Subsequent costs are included in the asset's carrying amount or recognised as a separate asset, as appropriate, only when it is probable that future economic benefits associated with the item will flow to the entity and the cost can be measured reliably.
Intangible assets are amortised on a straight-line basis over the estimated useful economic life,which is the Management’s estimate of its useful life.
The carrying amount of an intangible asset is derecognised on disposal or when no future economic benefits are expected from its use or disposal. Gains and losses on disposals are determined by comparing proceeds with carrying amount and are recognised in the statement of profit and loss when the asset is derecognized. The date of disposal of an item of intangible assets is the date the recipient obtains control of that item in accordance with the requirements for determining when a performance obligation is satisfied in Ind AS 115.

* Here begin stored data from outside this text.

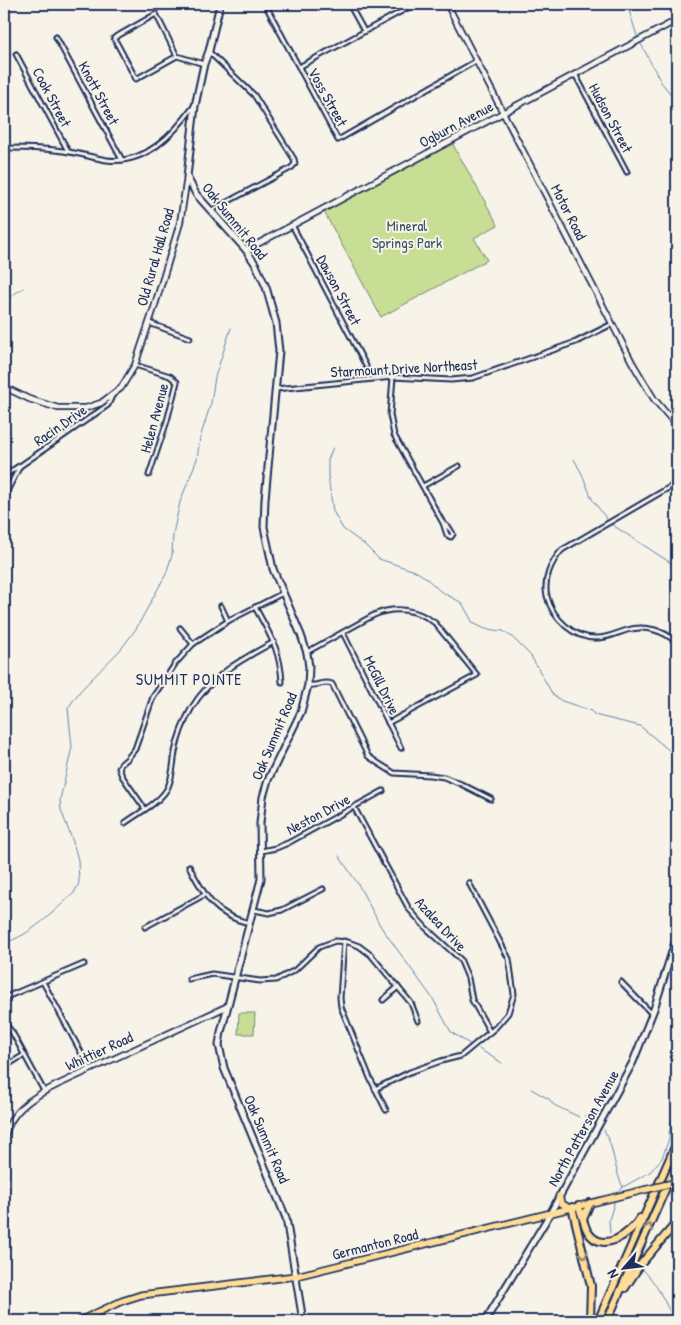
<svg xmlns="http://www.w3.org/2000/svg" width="681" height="1325" font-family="'Patrick Hand',sans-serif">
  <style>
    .green { fill: #c7de94; stroke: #718679 }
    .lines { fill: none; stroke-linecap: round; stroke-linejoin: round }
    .stream { stroke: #5b87ae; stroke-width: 1 }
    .minor-casing { stroke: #1b2f5e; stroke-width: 7 }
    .tertiary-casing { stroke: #1b2f5e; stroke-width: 8 }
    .secondary-casing { stroke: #1b2f5e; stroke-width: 9 }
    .primary-casing { stroke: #1b2f5e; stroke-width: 9 }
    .motorway-casing { stroke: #1b2f5e; stroke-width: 10 }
    .minor { stroke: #f7f3e8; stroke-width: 3 }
    .tertiary { stroke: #f7f3e8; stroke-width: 4.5 }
    .secondary { stroke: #f7f3e8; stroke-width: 5 }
    .primary { stroke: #ffdd96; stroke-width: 5.5 }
    .motorway { stroke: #ffdd96; stroke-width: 6 }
    .primary-bridge-casing { stroke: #1b2f5e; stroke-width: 9; stroke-linecap: butt }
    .primary-bridge { stroke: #ffdd96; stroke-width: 5.5 }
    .oneway { stroke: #8d867a }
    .labels { text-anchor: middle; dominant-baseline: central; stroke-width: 4; stroke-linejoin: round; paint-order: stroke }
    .street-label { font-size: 15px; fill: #1b2f5e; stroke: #f7f3e8 }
    .park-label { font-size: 15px; fill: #3d5269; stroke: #f7f3e8 }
    .neighbourhood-label { font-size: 16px; letter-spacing: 1px; fill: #1b2f5e; stroke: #f7f3e8 }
  </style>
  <rect width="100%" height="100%" fill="#f7f3e8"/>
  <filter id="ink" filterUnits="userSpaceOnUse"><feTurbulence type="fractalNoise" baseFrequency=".02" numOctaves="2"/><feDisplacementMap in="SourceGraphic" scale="10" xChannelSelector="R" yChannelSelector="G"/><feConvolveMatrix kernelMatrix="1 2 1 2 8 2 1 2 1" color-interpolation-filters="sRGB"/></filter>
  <g filter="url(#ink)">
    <g class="green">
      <polygon points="451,141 498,225 474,238 487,260 381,317 323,210"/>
      <polygon points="239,1013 255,1013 254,1034 238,1034"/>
    </g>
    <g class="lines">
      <g class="stream">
        <polyline points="627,4 638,39"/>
        <polyline points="4,14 11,17"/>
        <polyline points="640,42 661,82 677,102"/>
        <polyline points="4,301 23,288"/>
        <polyline points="333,447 328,460 328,476 333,511 343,529 365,545 379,559 415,571 425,577 440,591 462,603 473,623 485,629 503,631 512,637 531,656 553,695 562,701 592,711 594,715 640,726 677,757"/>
        <polyline points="574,459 582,474 592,499 608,521"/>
        <polyline points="611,524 677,567"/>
        <polyline points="339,856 358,884 381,927 433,999 451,1032 471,1045"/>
        <path d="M 4,943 C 30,936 54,911 74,893 L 79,883 L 78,860 L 73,842 L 61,810 L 60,800 L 72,747 L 68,708 L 80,691 L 121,649 L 136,629 L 166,574 L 172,555 L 173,534 L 180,502 L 197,459 L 200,438 L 211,403 L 215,377 L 231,328"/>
        <polyline points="479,1049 502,1063"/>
        <polyline points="531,1089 549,1099 554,1105 579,1117"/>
        <polyline points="585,1116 594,1117 597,1124"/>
        <path d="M 604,1130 C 615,1148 613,1168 623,1187"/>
        <polyline points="618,1194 623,1187 650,1172 662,1158 669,1139 669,1133 676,1105 677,1094 673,1067 677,1040"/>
        <polyline points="610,1233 609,1220 615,1200"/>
        <path d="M 641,1268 C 658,1283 664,1302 675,1321"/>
      </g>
      <g class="minor-casing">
        <g id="minor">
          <polyline points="265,4 338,140 476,61"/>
          <polyline points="349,4 364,31"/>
          <polyline points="56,37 122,160"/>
          <polyline points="209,52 254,95 294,159 295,164 291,168 212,210"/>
          <polyline points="16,54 68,151"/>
          <polyline points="177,56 136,79 114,38 156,14 177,56 204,64"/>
          <polyline points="299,67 415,4"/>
          <polyline points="575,74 627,172"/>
          <path d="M 4,148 C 25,148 48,148 69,152 C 82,154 94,158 107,160 C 145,165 174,134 194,106"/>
          <polyline points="292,225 366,366"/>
          <polyline points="149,323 190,338"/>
          <polyline points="135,365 170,376 177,382 167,421 149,475"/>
          <polyline points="393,377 390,415 394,435 443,523 447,535 451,537 453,534 450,529 443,523"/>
          <polyline points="276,389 393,377 451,380 473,378 576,342 612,324"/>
          <polyline points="4,476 19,466"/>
          <path d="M 677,483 L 562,550 C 551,562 543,580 547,596 C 552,618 574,639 597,638 C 608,638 617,633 627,630 C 645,625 664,630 677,643"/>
          <polyline points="423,486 459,466"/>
          <polyline points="4,497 20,466 108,405 112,396"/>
          <polyline points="221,606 228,621"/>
          <path d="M 255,607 C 270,635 280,649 282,682"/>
          <polyline points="180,628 193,644"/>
          <polyline points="343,633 401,748"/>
          <path d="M 307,652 L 374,615 C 395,606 417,609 435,623 L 477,675 L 388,723"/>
          <path d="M 308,685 C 317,687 325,680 332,684 L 368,756 L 378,763 L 394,773 L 430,775 L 444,777 L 461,784 L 491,799"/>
          <polyline points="354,807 409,909 426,928 460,959 468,978 472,1000 490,1032"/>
          <polyline points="145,809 122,776 119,768 121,764 127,759 135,749 153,697 175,664 193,644 228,621 283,593"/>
          <path d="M 125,823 C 138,813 158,804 167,789 C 173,778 173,764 175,752 C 178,737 184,722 191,709 C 210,676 242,659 274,642"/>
          <polyline points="261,851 276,848 288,843 383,791"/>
          <path d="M 189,866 C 205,896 214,915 249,923"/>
          <polyline points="254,910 269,913 282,910 323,889"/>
          <polyline points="145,927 204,895"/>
          <polyline points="344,941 340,998 341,1007 370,1078 386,1110"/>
          <polyline points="189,979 212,974 260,981 276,980 295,970 319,947 335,941 348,942 359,946 371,955 411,1003 418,1021"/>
          <polyline points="43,982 90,1069"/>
          <polyline points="621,982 652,1014"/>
          <polyline points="4,998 84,964"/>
          <polyline points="383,1000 398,987"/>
          <polyline points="4,1026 7,1026 12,1032 44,1091"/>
          <polyline points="4,1067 24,1055"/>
          <polyline points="375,1089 410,1072 441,1061 461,1056 496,1027 508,1013 514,994 509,959 469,883"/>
        </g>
      </g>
      <g class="tertiary-casing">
        <g id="tertiary">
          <polyline points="447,4 633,364 654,399 677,426"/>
          <polyline points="246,250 677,20"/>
          <polyline points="4,387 29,399 58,408 86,408 101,403 121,388 135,365 154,308 180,223 187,177"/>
          <path d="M 4,1144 C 6,1113 32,1097 57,1085 L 228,1006"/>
          <polyline points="4,1145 5,1180 4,1199"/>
        </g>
      </g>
      <g class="secondary-casing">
        <g id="secondary">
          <polyline points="220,4 209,51 204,64 195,106 187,177 196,194 246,250 256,265 266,287 276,323 279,351 265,499 264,527 273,569 301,635 307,653 309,667 308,685 301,712 268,780 263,797 260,823 261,879 221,1032 219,1045 224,1068 286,1218 303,1321"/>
          <polyline points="485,1321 550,1214 633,1062 654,1009 677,936"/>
        </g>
      </g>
      <g class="primary-casing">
        <g id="primary">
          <polyline points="559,1196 561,1203 569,1208"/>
          <polyline points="79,1321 122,1301 141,1295 296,1276 644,1190"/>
        </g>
      </g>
      <g class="motorway-casing">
        <g id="motorway">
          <path d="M 578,1206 C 583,1214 583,1224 588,1232 C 603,1255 631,1233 640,1218"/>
          <polyline points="572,1207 591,1286 590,1321"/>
          <polyline points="584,1217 590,1203"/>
          <polyline points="625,1288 640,1265 677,1222"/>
          <polyline points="598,1321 677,1142"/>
          <polyline points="607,1321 677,1163"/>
        </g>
      </g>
      <use href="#minor" class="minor"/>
      <use href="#tertiary" class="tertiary"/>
      <use href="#secondary" class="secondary"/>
      <use href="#primary" class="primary"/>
      <use href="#motorway" class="motorway"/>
      <g class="primary-bridge-casing">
        <polyline id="primary-bridge" points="644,1190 677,1182"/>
      </g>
      <use href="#primary-bridge" class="primary-bridge"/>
    </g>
    <defs><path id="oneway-chevron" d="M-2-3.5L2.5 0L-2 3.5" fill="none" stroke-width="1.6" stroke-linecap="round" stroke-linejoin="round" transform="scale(1.25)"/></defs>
    <g class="oneway">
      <use href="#oneway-chevron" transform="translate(649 1227) rotate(-66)"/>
      <use href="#oneway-chevron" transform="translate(584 1255) rotate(77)"/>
    </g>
  </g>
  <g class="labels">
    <g class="street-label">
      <text transform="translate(99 93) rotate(62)">Knott Street</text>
      <text transform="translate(52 97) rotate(62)">Cook Street</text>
      <text transform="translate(328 97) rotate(61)">Voss Street</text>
      <text transform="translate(611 118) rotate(62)">Hudson Street</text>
      <text transform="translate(456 124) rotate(-28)">Ogburn Avenue</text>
      <text transform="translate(569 212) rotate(63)">Motor Road</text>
      <text transform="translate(235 221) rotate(51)">Oak Summit Road</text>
      <text transform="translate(155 257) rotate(-74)">Old Rural Hall Road</text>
      <text transform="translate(339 290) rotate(62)">Dawson Street</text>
      <text transform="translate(404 368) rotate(-3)">Starmount Drive Northeast</text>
      <text transform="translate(154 418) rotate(-75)">Helen Avenue</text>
      <text transform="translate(60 425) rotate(-35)">Racin Drive</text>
      <text transform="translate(382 685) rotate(64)">McGill Drive</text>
      <text transform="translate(274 736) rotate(-67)">Oak Summit Road</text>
      <text transform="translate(318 814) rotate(-28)">Neston Drive</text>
      <text transform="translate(441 924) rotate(47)">Azalea Drive</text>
      <text transform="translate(99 1051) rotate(-25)">Whittier Road</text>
      <text transform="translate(583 1128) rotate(-61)">North Patterson Avenue</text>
      <text transform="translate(267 1139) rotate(67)">Oak Summit Road</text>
      <text transform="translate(375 1244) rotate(-14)">Germanton Road</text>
    </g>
    <g class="park-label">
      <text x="407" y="225">Mineral<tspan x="407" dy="17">Springs Park</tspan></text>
    </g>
    <g class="neighbourhood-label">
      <text x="189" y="679">SUMMIT POINTE</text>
    </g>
  </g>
  <rect width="681" height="1325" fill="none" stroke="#f7f3e8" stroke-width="20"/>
  <rect x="10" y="10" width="661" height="1305" fill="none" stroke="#1b2f5e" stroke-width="2" filter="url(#ink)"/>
  <g transform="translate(624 1268) rotate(242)" stroke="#f7f3e8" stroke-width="4" paint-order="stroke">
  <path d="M0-4L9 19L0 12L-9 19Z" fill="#1b2f5e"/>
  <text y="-8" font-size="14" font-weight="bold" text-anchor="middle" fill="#1b2f5e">N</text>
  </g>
</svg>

The residual values, useful lives and methods of amortisation of intangible assets are reviewed at each financial year end and adjusted prospectively, if appropriate.
(g) Investments in subsidiaries and trust
Investments in subsidiaries and trust are carried at cost less accumulated impairment losses, if any in the Separate Financial Statements as permitted under Ind AS 27 -“Separate financial statements”.
Where an indication of impairment exists, the carrying amount of the investment is
assessed and written down immediately to its recoverable amount. On disposal of investments in subsidiaries and trust, the difference between net disposal proceeds and the carrying amounts are recognised in the Standalone Statement of Profit and Loss.
(h) Impairment of non-financial assets
At each reporting date, the Company assesses whether there is any indication based on internal / external factors, that an asset may be impaired. If any such indication exists, the Company estimates the recoverable amount of the asset. The recoverable amount of asset is the higher of its fair value or value in use. Value in use is based on the estimated future cash flows, discounted to their present value using a pre-tax discount rate that reflects the current market assessment of time value of money and the risks specific to it. If such recoverable amount of the asset or the recoverable amount of the cash generating unit to which the asset belongs is less than its carrying amount, the carrying amount is reduced to its recoverable amount and the reduction is treated as an impairment loss and is recognised in the statement of profit and loss. All assets are subsequently reassessed for indications that an impairment loss previously recognised may no longer exist. An Impairment loss is reversed if there has been a change in estimates used to determine the recoverable amount. Such a reversal is made only to the extent that the assets carrying amount would have been determined, net of depreciation or amortization, had no impairment loss been recognised.